Democrats point to Biden’s cabinet and staffing choices as reflective of his pledge to put together a diverse cabinet. They are proud of the representative nature of the members of his cabinet, especially people like Janet Yellen, who at 74 is Treasury Secretary, the first women to lead the department. The Secretary of Health and Human Services, Xavier Becerra is the first Latino to head HHS, while Deb Haaland, nominated for Secretary of the Interior Department, is the first Native American to serve in a cabinet position. A Representative from New Mexico, the progressives lobbied for her to be the head of Interior. Biden also chose Michael S. Regan to be the head of the Environmental Protection Agency, and Brenda Mallory, to lead the White House’s Council on Environmental Quality. Both Regan and Mallory are black, as is Cecilia Rouse, the head of White House Council of Economic Advisors. He has also appointed 55 Indian Americans to key leadership positions like Swati Mohan, Vivek Murthy, Mala Adiga, Sumona Guha, Shanthi Kalathil and Tarun Chabhra amongst others.

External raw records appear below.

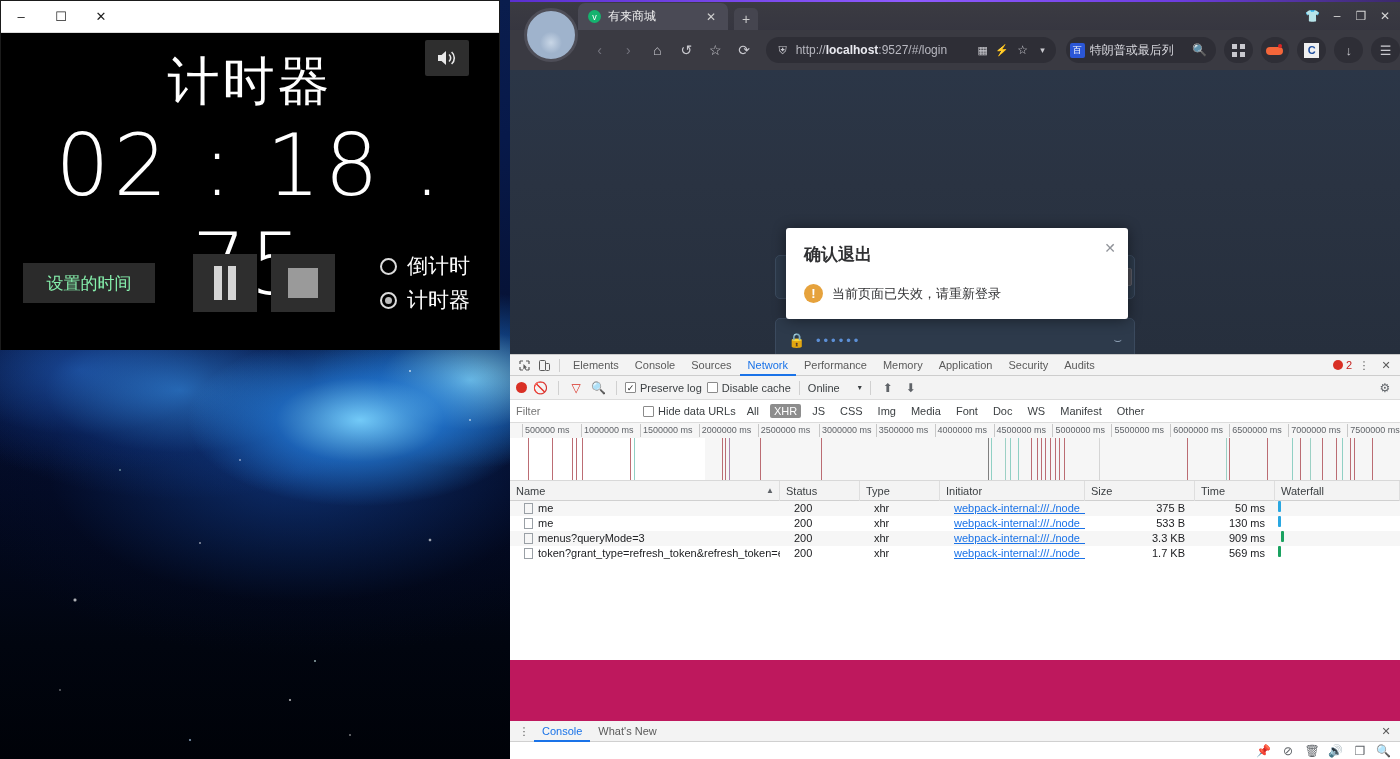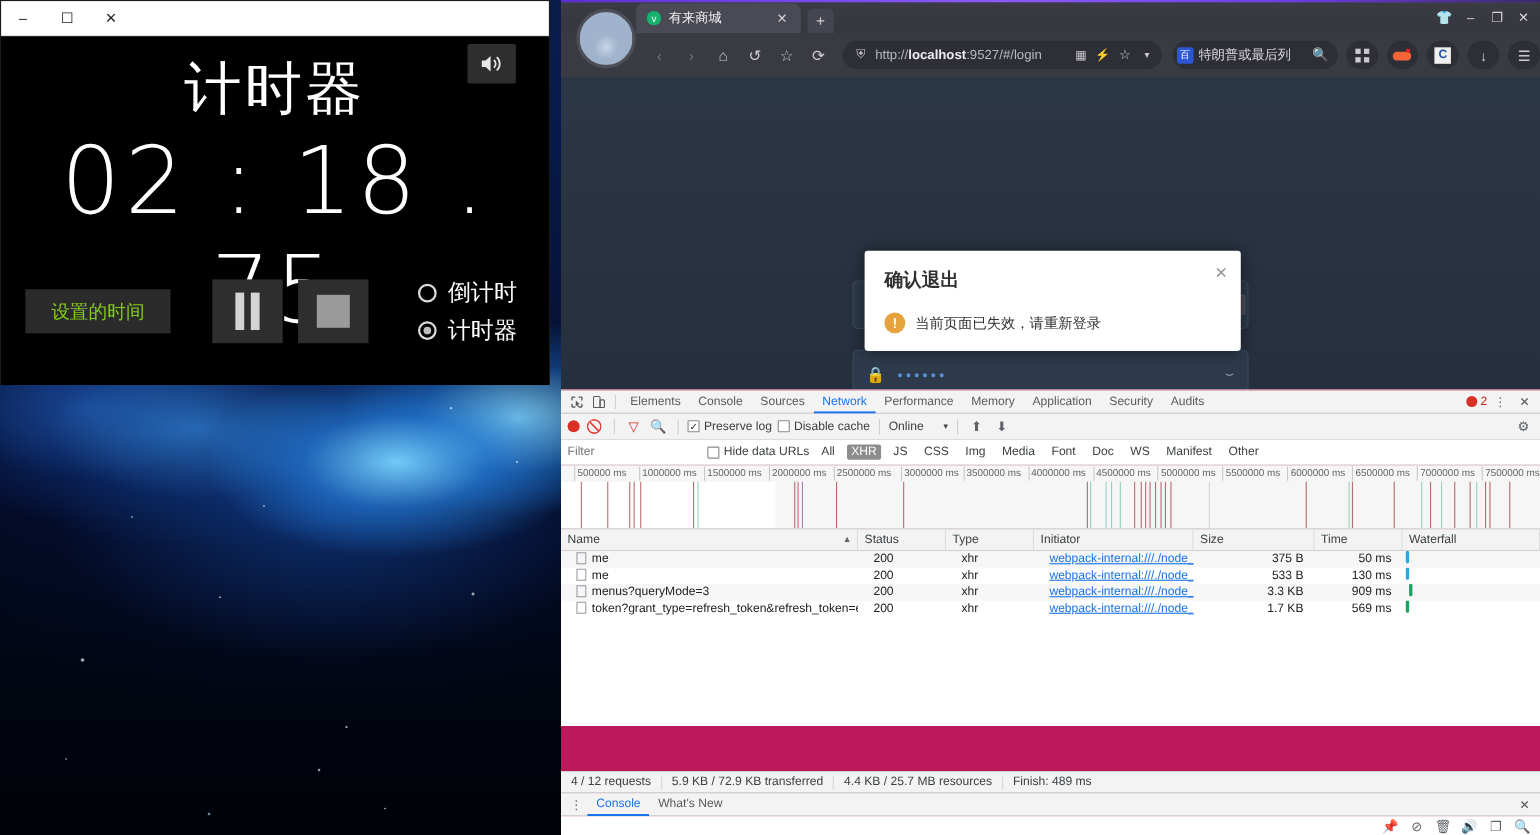--- a/index.html
+++ b/index.html
@@ -75,7 +75,7 @@
   }
   .tw-settime {
     margin-left: 22px; width: 132px; height: 40px; background: #2b2b2b;
-    color: #84cc16; font-size: 17px; display: flex; align-items: center;
+    color: #86efac; font-size: 17px; display: flex; align-items: center;
     justify-content: center; cursor: pointer;
   }
   .tw-pause {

Tom Vilsack, nominated for Secretary of the Department of Agriculture, served two terms in the same position under President Obama, and Denis McDonough, Secretary of Veteran Affairs, was Obama’s chief of staff for four years as well as serving as his principal deputy national security adviser. Biden has chosen Merrick Garland to be Attorney General, Department of Justice, and Pete Buttigieg, former mayor of South Bend, Indiana, and a presidential candidate in 2020, the first openly gay person to be Secretary of Transport.


While he encountered some criticism for appointing many officials who served under Obama, the decades of experience and service in the field have made many of his choices welcome. It points to a more institutional bureaucratic input to his policies. Democrats argue that to “build back better”, leading the legislative agenda with the stimulus, immigration, voting rights, police reform, green deal, education and jobs with the right people to execute are what America needs. They believe that these initiatives help the party for the coming 2022 elections and beyond.


Finally Biden’s biggest challenge is the management of “big tech” companies that has complicated bipartisanship as both parties have differing views on how to control them. It may however be tempered as influential reports regarding the danger of the US losing technological advantage as the single largest threat to American recovery at home and leadership abroad have surfaced. Again, the issue of cyber security and AI has domestic and international implications.


Given this array of challenges, Biden must move expeditiously to consolidate the 81 million votes he received with the emerging “Biden Republicans”, a term coined by analyst Greenberg, denoting the number of people who are Republicans but yet have voted for him. These are largely white, affluent middle class suburbs that had voted for Trump earlier. Their support is based on Biden’s welfare state that is dependable for working people and for whom diversity is not an issue. He also needs to bring back “Reagan Democrats” who were white, blue-collar suburbanites and traditionally Democratic, who were alienated as they perceived the party as increasingly disengaged from their concerns and allied with people of colour, academics and cultural “elites.”


In the end, he may have to heed the call from a realistic and pragmatic perspective rather than a purely ideological battle as the evolving political landscape both at home and abroad is filled with constraints and opportunities.


Professor K.P Vijayalakshmi is Professor of US Studies, School of International Studies, Jawaharlal Nehru University.